» Input data
= Beginning of Section =
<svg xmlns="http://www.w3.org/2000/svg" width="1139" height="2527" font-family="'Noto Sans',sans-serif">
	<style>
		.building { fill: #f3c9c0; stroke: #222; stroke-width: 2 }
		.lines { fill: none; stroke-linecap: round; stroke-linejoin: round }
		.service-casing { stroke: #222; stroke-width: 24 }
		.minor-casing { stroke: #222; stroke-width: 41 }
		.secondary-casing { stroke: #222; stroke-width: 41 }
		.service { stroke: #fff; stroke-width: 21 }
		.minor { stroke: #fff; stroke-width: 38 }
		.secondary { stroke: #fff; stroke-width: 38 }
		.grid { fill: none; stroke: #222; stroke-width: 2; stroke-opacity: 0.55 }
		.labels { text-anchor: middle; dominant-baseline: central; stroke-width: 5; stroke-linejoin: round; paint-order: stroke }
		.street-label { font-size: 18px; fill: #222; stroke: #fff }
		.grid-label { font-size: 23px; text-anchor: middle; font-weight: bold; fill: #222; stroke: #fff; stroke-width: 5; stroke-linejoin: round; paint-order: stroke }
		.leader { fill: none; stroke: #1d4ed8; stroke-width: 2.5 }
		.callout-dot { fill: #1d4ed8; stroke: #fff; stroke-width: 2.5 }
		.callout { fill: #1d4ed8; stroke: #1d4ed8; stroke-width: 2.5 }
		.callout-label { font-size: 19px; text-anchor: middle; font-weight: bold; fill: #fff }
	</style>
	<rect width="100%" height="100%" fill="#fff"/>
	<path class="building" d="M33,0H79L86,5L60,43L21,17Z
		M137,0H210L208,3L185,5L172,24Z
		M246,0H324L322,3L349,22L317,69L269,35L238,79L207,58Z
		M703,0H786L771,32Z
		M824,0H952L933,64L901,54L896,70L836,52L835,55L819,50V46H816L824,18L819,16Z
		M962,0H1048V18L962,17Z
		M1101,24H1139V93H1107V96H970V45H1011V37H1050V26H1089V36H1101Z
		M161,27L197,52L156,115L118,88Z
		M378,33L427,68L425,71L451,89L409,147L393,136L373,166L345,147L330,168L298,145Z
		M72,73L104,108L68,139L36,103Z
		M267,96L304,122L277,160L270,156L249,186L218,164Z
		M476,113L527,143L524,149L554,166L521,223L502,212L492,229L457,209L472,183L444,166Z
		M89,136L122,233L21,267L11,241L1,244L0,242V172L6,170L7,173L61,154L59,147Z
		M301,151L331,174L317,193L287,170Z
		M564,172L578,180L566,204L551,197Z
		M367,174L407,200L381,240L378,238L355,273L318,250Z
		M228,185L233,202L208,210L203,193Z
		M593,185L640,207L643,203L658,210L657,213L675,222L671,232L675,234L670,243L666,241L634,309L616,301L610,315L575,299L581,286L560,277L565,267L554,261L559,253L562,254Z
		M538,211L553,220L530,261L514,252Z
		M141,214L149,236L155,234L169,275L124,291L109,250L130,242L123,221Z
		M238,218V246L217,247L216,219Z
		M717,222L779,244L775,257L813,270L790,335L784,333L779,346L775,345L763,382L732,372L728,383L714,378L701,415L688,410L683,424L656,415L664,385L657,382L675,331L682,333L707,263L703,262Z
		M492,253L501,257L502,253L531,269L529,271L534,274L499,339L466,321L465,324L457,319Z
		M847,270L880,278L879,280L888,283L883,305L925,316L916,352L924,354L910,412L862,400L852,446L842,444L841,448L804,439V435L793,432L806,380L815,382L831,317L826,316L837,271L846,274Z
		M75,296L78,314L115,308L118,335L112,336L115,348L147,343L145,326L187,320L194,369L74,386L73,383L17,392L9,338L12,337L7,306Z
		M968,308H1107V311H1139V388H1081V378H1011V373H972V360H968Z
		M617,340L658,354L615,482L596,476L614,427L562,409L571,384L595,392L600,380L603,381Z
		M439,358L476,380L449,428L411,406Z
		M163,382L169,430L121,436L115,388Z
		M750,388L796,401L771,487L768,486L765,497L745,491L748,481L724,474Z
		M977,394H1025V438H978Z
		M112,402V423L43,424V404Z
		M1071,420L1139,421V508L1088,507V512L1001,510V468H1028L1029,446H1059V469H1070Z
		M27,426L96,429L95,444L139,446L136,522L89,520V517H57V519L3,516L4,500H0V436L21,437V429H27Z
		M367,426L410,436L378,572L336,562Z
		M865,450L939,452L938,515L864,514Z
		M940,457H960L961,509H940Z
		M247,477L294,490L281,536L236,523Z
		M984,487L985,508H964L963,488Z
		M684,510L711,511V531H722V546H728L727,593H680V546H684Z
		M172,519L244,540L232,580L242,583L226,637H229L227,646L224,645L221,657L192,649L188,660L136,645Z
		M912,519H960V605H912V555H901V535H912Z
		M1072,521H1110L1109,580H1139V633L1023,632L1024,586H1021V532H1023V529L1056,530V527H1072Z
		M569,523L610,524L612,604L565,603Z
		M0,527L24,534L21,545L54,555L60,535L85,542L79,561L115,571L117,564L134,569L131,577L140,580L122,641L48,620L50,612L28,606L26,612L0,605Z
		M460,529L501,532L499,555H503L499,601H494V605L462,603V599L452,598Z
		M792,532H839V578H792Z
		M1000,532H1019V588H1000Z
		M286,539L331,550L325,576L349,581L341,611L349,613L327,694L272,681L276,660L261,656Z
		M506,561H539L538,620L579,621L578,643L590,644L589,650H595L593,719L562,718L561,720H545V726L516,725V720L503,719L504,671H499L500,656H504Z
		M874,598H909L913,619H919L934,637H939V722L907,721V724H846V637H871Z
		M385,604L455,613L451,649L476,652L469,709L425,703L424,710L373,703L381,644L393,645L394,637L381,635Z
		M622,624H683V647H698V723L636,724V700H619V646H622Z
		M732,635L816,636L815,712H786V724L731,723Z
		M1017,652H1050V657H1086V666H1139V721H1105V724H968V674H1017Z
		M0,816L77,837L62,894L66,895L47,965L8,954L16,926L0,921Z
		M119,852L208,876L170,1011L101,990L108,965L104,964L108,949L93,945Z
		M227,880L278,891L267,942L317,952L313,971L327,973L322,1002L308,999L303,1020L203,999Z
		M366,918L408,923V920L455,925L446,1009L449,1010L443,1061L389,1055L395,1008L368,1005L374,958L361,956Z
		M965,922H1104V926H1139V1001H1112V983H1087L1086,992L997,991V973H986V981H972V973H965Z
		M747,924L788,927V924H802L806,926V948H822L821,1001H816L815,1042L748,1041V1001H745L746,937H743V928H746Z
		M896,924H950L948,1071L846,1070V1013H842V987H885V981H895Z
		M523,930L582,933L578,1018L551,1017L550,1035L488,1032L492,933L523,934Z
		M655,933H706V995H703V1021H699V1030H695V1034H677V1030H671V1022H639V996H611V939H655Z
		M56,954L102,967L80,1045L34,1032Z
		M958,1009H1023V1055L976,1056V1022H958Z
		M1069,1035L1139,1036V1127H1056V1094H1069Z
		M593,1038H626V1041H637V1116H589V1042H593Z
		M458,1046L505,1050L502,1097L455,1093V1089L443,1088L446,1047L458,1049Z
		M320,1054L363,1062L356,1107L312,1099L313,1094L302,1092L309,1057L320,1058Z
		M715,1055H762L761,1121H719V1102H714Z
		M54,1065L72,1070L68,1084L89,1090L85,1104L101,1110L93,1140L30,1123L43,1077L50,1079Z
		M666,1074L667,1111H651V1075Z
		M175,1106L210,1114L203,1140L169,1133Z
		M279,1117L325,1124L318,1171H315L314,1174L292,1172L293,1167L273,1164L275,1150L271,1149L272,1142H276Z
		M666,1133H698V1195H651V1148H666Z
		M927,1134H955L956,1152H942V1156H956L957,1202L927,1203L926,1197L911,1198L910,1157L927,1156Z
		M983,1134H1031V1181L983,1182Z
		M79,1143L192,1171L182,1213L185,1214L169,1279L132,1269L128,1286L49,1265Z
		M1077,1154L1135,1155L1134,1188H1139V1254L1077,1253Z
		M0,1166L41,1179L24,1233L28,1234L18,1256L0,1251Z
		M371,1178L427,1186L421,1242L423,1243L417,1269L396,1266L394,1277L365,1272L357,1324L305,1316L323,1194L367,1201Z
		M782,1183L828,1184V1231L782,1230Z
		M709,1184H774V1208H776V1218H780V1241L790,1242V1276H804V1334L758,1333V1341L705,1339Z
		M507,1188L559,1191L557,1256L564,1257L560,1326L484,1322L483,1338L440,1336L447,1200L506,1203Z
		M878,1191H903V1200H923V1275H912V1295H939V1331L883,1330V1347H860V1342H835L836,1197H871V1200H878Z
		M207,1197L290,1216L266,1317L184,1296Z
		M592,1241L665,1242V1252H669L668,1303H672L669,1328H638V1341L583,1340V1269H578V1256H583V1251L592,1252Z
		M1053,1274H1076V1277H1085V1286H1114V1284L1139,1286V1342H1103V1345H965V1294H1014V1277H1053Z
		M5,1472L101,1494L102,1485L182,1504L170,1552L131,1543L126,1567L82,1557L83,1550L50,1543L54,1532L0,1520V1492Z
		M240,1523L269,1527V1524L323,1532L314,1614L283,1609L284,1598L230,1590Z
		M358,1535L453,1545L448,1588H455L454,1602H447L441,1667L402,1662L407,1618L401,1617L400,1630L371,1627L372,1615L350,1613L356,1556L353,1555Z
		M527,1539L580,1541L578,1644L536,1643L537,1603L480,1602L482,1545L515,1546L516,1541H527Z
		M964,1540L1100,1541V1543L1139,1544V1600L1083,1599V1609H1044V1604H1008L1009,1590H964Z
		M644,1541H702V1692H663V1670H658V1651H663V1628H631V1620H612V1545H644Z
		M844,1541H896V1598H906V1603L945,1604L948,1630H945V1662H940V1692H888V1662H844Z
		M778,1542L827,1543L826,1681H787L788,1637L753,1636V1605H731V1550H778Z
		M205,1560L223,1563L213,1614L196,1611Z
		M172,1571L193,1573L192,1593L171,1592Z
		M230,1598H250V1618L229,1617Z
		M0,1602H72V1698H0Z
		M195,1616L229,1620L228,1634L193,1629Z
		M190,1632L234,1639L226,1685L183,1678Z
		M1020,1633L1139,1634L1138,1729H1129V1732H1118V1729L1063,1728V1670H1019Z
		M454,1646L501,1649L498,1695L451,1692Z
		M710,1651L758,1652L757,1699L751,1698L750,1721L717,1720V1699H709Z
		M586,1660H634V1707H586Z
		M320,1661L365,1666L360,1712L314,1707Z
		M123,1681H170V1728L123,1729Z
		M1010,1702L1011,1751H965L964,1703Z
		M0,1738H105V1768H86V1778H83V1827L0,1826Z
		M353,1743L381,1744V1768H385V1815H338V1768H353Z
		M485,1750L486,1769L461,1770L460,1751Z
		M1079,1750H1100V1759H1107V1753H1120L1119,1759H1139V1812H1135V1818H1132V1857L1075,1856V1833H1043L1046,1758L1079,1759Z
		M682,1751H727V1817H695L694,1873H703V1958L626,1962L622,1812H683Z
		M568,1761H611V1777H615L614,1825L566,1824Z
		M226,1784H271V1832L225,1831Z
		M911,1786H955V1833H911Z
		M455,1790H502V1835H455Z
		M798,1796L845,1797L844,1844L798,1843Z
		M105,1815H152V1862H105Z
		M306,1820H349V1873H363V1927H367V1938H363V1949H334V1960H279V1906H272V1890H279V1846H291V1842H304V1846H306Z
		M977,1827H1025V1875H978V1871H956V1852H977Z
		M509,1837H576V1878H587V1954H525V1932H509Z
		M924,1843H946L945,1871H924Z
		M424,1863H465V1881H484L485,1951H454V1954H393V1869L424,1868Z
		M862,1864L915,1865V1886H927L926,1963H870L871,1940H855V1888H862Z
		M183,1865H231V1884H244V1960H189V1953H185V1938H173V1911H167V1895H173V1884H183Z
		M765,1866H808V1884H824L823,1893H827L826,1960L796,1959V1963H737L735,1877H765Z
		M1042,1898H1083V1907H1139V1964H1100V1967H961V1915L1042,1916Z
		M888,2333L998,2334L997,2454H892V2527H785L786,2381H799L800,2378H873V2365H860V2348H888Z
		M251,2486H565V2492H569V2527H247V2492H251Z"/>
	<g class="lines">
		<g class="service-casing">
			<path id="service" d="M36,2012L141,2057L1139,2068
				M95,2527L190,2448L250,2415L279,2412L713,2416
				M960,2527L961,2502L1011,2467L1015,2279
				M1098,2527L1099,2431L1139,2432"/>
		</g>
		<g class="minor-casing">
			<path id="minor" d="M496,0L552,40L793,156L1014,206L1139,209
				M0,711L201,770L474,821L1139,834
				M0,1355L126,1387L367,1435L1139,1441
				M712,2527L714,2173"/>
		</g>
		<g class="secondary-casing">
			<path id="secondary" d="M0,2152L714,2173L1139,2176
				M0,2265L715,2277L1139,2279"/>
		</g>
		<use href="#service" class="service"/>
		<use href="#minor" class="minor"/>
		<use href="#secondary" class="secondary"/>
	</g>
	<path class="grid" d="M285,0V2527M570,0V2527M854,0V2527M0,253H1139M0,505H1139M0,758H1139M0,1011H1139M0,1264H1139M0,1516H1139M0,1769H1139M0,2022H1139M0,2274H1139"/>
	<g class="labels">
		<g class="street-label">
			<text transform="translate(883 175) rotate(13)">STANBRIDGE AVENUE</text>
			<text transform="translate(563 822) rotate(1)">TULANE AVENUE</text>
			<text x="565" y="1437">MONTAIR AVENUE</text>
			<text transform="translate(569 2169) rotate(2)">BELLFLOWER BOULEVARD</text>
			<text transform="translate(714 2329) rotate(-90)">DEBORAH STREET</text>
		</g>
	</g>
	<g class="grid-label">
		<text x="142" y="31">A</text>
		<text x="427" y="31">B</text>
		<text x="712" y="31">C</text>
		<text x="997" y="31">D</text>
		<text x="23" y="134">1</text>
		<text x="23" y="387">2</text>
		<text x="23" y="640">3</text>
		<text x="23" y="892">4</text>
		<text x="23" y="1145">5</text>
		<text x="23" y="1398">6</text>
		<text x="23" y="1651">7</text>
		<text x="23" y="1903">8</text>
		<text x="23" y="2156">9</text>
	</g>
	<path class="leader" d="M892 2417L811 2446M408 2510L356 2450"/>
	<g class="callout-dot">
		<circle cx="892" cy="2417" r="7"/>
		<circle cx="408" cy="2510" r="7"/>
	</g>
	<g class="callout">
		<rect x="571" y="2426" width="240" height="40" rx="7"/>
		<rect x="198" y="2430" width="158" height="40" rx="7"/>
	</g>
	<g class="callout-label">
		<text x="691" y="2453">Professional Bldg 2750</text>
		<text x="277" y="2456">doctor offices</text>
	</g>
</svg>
= End of Section =
» About this exercise
Collect the complete line wherever the string "lines" appears in the records.

» Output for this exercise
		.lines { fill: none; stroke-linecap: round; stroke-linejoin: round }
	<g class="lines">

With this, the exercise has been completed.